Here’s the dead simple version: refuel ASAP and try to make it healthy. What is healthy food? Hot Take: everybody knows what healthy food is. Cheetos or an apple? Swedish Fish or wild caught fish from Sweden? A big colorful salad or a big bag of potato chips? I’d bet anything that you just got a 100% on this impromptu quiz. Eat a good quantity of healthy food after your hard workout. If you feel hungry, irritable, or exhausted in the next few hours, odds are you’ve got to get a little more food in. Thankfully you’ve just discovered that you’re an expert in healthy eating!
Injury prevention is the most interesting and most often neglected piece of the stress/adaptation/recovery cycle. Endurance athletes get injured at incredibly high rates, some studies mark it at 75% per year, so doing some prehab / injury prevention work is CRITICAL. Counterintuitively, the time immediately after a hard workout is actually the best time to do your injury prevention work. When you do your prehab immediately post workout, your body gets the maximum time to recover without adding any challenge to your recovery days.
Do your prehab on your hard days and your easy days are protected. Do your prehab on your easy days, and all your days become hard.

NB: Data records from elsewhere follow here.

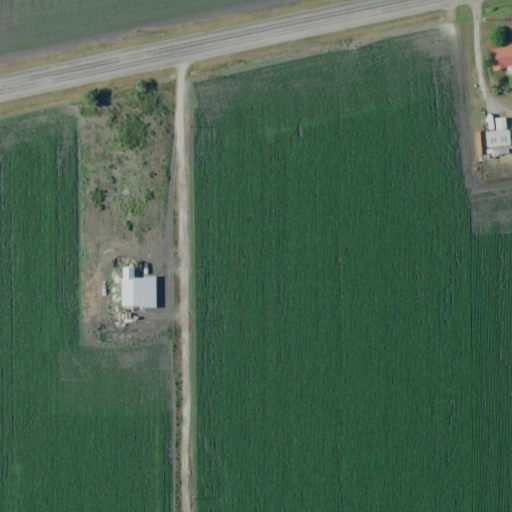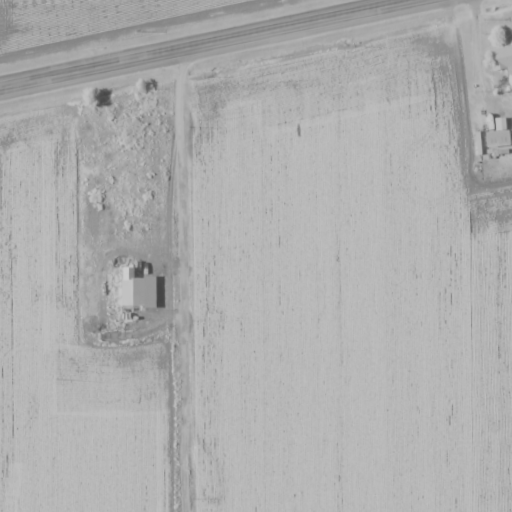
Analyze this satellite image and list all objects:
road: (212, 45)
building: (501, 57)
building: (496, 137)
building: (496, 138)
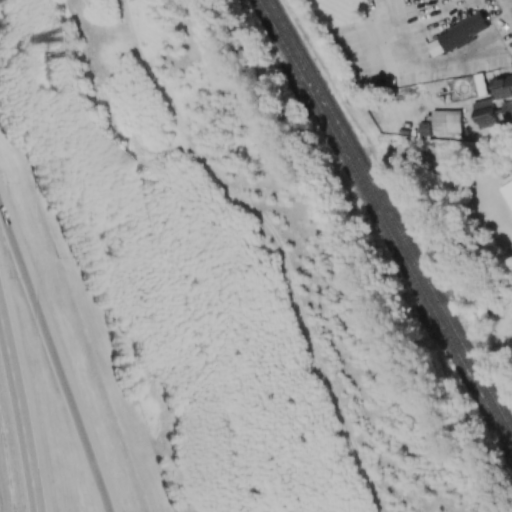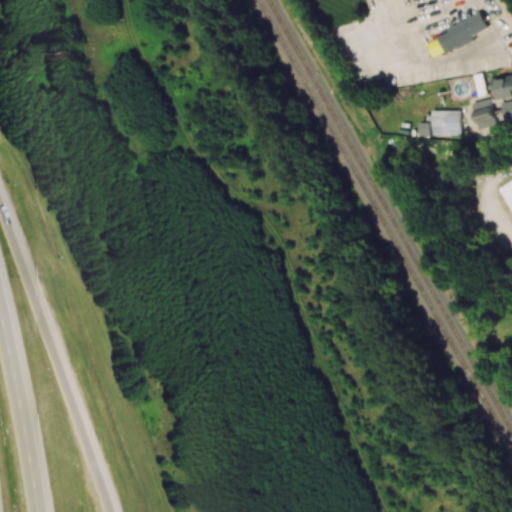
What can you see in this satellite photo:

This is why pro runners, cyclists, and triathletes often proceed from the track straight to the weight room.
Every athlete’s body is unique and everybody has different aches and pains. We worked with olympians and the world’s best running doctors to design the app that helps every runner fix aches & pains and prevent injury. It’s called “Recover Athletics”. If you’ve got aches and pains or just want to train more without worrying about injury, you can try the app 100% free by clicking below. If you like it, a year long membership costs less than one trip to the PT or Chiro!
Ok. You made it through. Stop the watch. Bask in the glory of your effort. Whatever the workout, congratulations. Now the good stuff begins.